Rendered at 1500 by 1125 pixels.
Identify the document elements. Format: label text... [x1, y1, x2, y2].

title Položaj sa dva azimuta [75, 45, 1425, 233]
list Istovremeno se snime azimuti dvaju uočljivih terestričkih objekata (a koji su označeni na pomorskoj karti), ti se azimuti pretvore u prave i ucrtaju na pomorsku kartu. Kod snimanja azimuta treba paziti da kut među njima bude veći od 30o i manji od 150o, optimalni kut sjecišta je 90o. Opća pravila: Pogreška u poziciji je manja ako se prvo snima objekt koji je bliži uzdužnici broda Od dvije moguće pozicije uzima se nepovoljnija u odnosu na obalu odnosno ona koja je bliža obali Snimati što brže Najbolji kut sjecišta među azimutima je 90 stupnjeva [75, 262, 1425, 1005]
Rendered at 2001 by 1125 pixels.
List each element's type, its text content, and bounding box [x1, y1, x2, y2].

+++

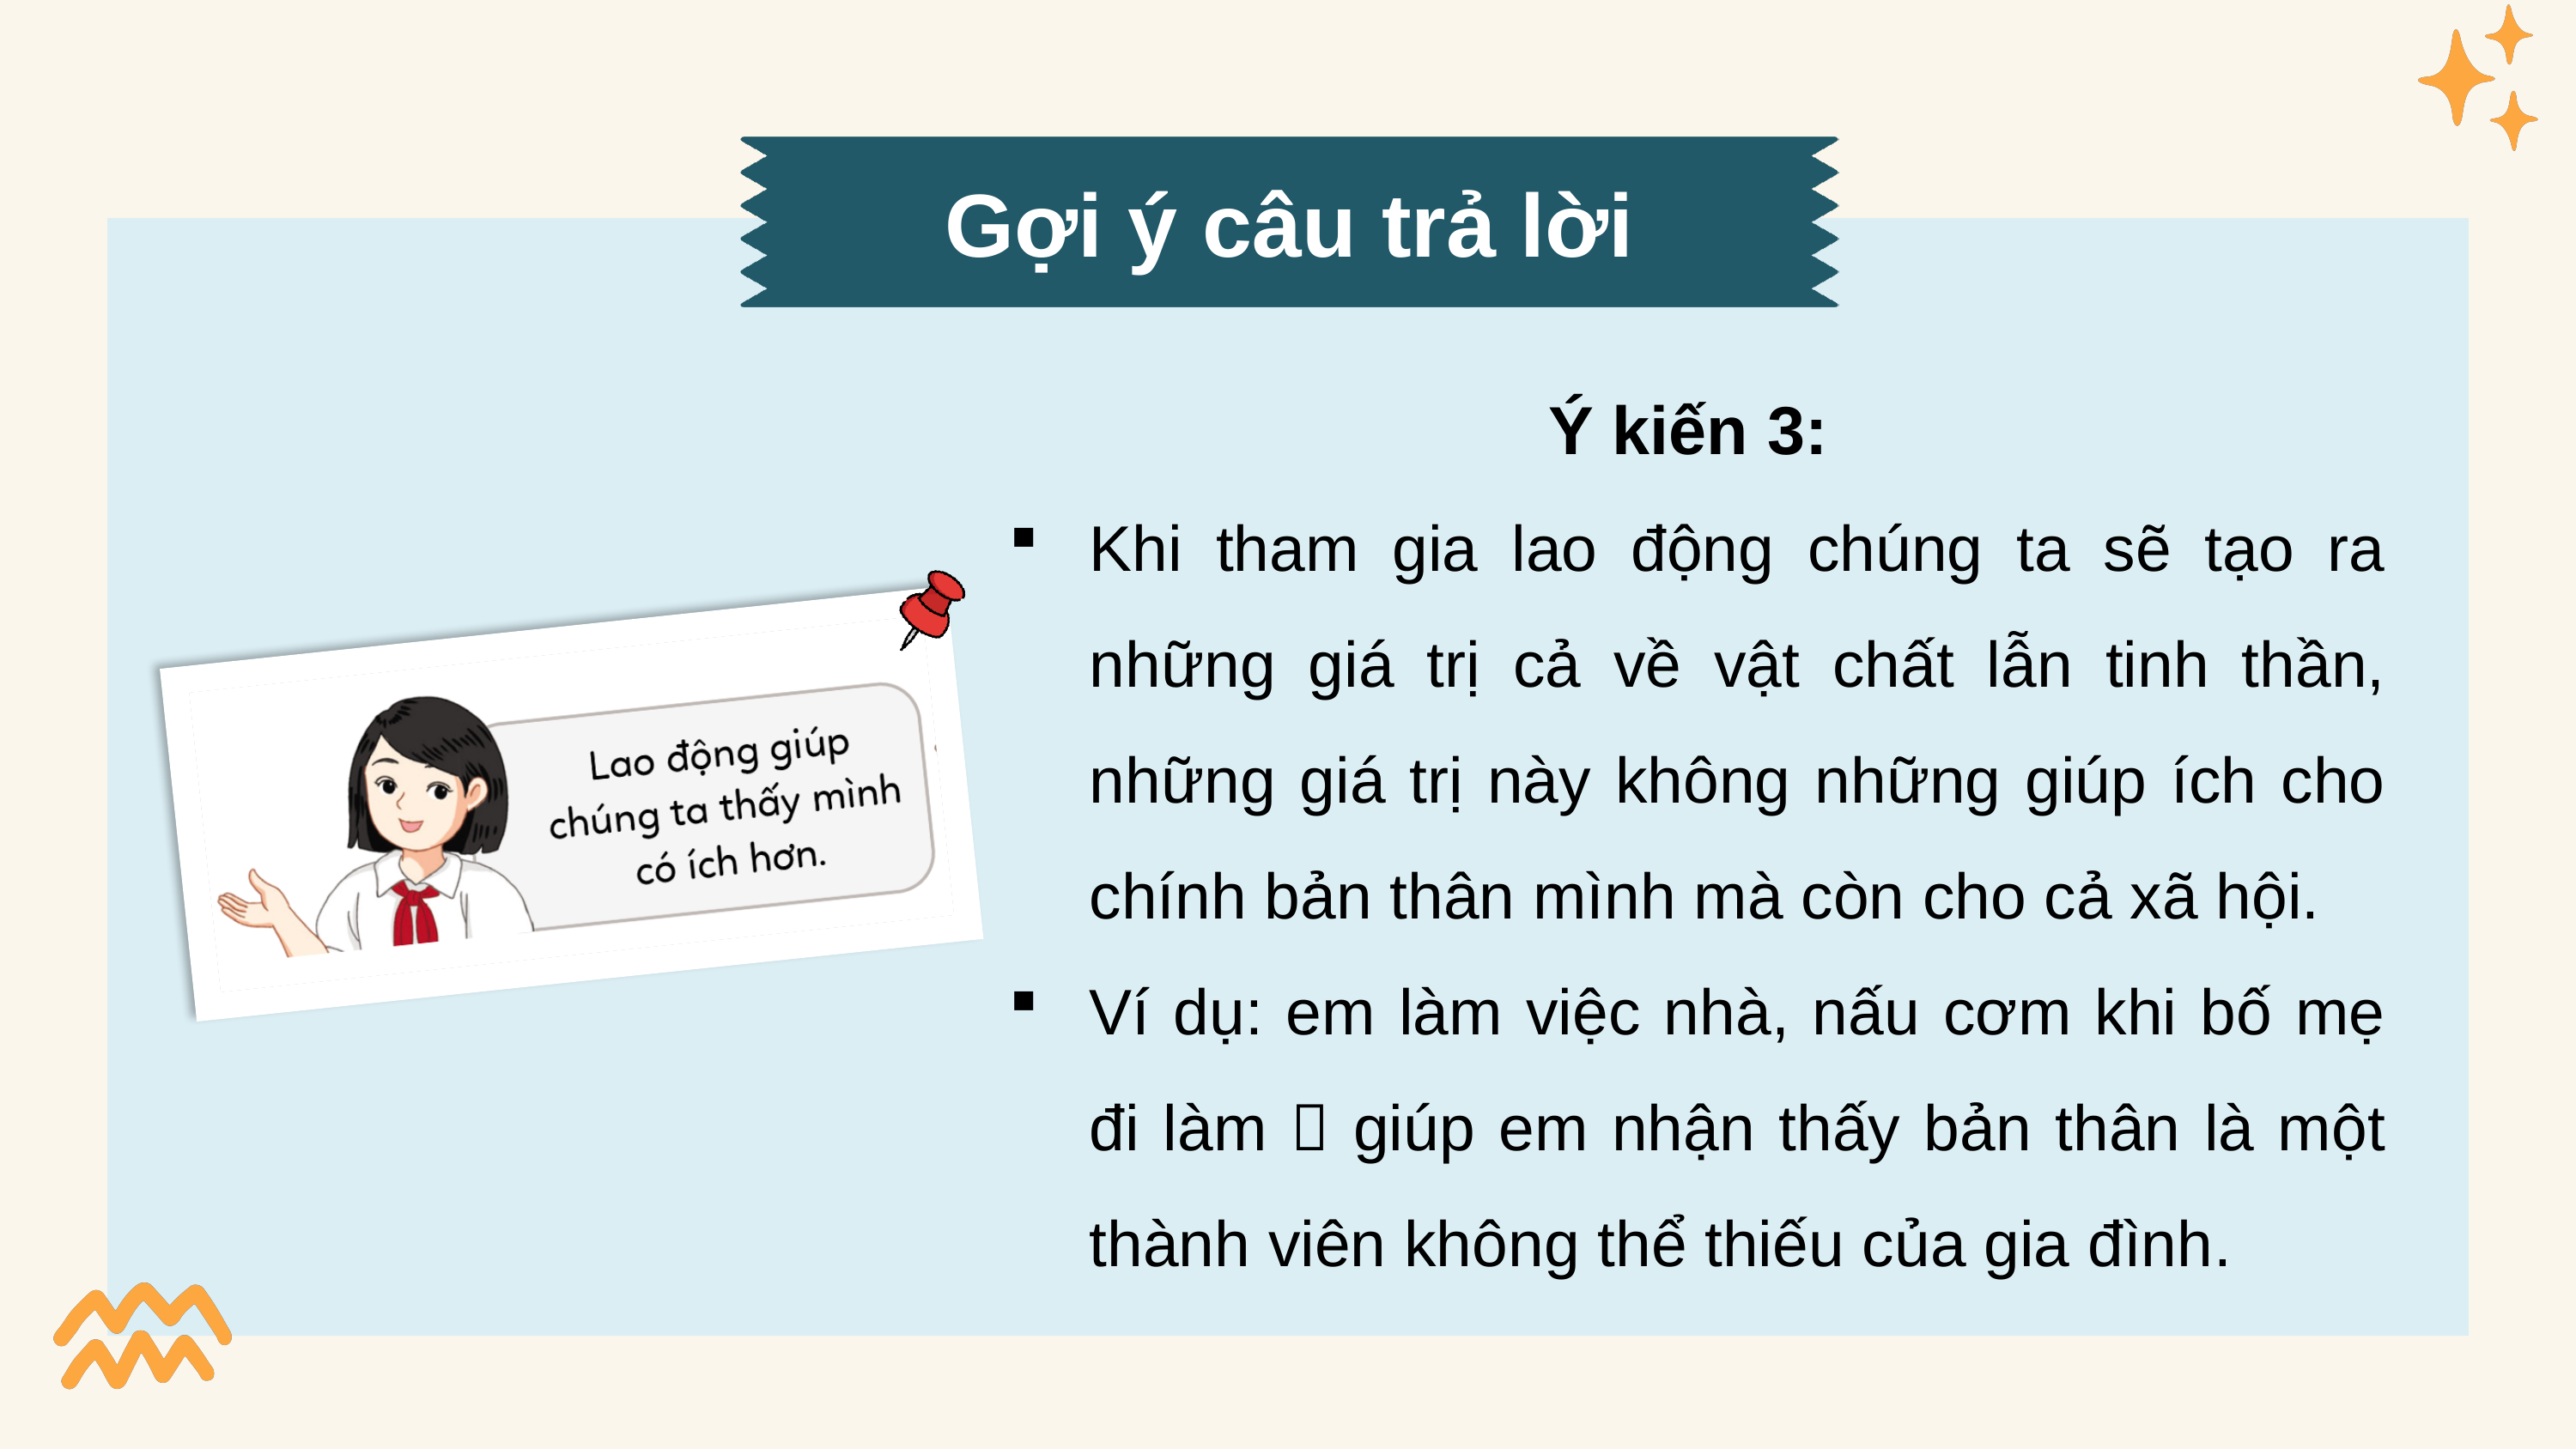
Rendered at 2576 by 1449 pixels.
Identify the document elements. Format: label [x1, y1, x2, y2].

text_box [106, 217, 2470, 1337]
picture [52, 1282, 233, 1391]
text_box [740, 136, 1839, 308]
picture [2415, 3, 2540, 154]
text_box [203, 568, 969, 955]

+++

## WHAT THE EXERCISE ASKS
Begin with the line that has "Rendered at 1500 by 1125 pixels." in the listing above and end after the line that has "Rendered at 2001 by 1125 pixels."; output those lines exactly.

## EXERCISE ANSWER
Rendered at 1500 by 1125 pixels.
Identify the document elements. Format: label text... [x1, y1, x2, y2].

title Položaj sa dva azimuta [75, 45, 1425, 233]
list Istovremeno se snime azimuti dvaju uočljivih terestričkih objekata (a koji su označeni na pomorskoj karti), ti se azimuti pretvore u prave i ucrtaju na pomorsku kartu. Kod snimanja azimuta treba paziti da kut među njima bude veći od 30o i manji od 150o, optimalni kut sjecišta je 90o. Opća pravila: Pogreška u poziciji je manja ako se prvo snima objekt koji je bliži uzdužnici broda Od dvije moguće pozicije uzima se nepovoljnija u odnosu na obalu odnosno ona koja je bliža obali Snimati što brže Najbolji kut sjecišta među azimutima je 90 stupnjeva [75, 262, 1425, 1005]
Rendered at 2001 by 1125 pixels.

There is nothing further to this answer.